Во избежание появления симптомов гипергидратации у пациентов с почечной недостаточностью объем введенной жидкости по возможности не должен превышать 50-100 мл в день. Необходимо динамическое наблюдение за состоянием пациента (контроль артериального давления и частоты сердечных сокращений), при необходимости – контроль массы тела, баланса жидкости, измерение центрального венозного давления или проведение эхокардиографического исследования.
Пациенты с нарушением функции печени (увеличение уровня АСТ или гамма-ГТ) и заболевания печени в анамнезе должны находиться под наблюдением врача период лечения Вазапростаном®.
Флебит (проксимальнее места введения), как правило, не является причиной для прекращения терапии, признаки воспаления исчезают через несколько часов после прекращения инфузии или изменения места введения препарата, специфического лечения в подобных случаях не требуется. Катетеризация центральной вены позволяет снизить частоту проявления данного побочного действия препарата.

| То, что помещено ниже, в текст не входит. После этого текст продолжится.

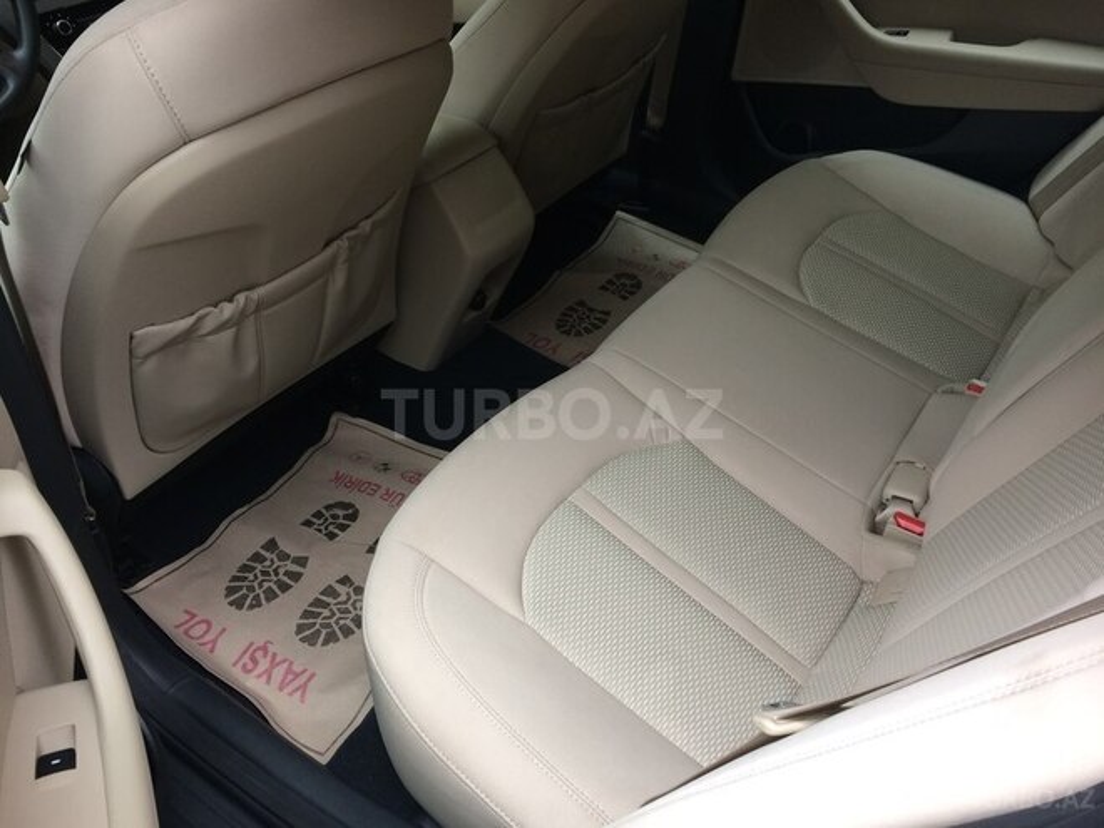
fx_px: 925
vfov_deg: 48.2
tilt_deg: -40.2
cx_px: 552
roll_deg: -0.4
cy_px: 414
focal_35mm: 29
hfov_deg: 61.7
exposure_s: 1/33
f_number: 2.2
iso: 32
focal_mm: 4.15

С осторожностью применять Вазапростан® при артериальной гипотензии, сердечно-сосудистой недостаточности (особое внимание следует уделять контролю нагрузки объема раствора-носителя), у пациентов, находящихся на гемодиализе (лечение препаратом следует проводить в постдиализном периоде), у пациентов с сахарным диабетом I типа, особенно при обширных поражениях сосудов.

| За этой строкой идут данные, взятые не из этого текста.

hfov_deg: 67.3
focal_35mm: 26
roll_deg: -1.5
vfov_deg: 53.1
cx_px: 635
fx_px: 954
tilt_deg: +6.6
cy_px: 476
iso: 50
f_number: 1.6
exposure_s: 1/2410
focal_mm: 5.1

Особенности влияния лекарственного средства на способность управлять транспортным средством или потенциально опасными механизмами
Вазапростан® может влиять на способность к управлению транспортными средствами или потенциально опасными механизмами, особенно в начале лечения, при увеличении дозы и отмене препарата, а также при одновременном приеме алкоголя.
Передозировка
Симптомы: передозировка Вазапростаном® может проявляться снижением артериального давления и учащением частоты сердечных
сокращений. Возможно развитие вазо-вагальных реакций с бледностью кожных покровов, повышенным потоотделением, тошнотой и рвотой, что также может сопровождаться ишемией миокарда и симптомами сердечной недостаточности, а также возможны боли, отек и покраснение ткани в месте инфузии.
Лечение: при симптомах передозировки необходимо уменьшить дозу Вазапростана® или прекратить инфузию. При выраженном снижении артериального давления больному в положении лежа необходимо приподнять ноги. При сохранении симптомов необходимо использовать симпатомиметики.
Форма выпуска и упаковка
По 20 мкг алпростадила в ампулы нейтрального стекла с синей точкой над местом надпила и маркировочным кольцом красного цвета. По 10 ампул вместе с инструкцией по медицинскому применению на государственном и русском языках в картонную коробку со специальным держателем для ампул.
Условия хранения
Хранить при температуре не выше 25°С.
При повреждении ампулы лиофилизат становится влажным и клейким, и сильно уменьшается в объеме. В этом случае препарат использовать нельзя.
Хранить в недоступном для детей месте!
Срок хранения
Не следует применять препарат по истечении срока годности, указанного на упаковке!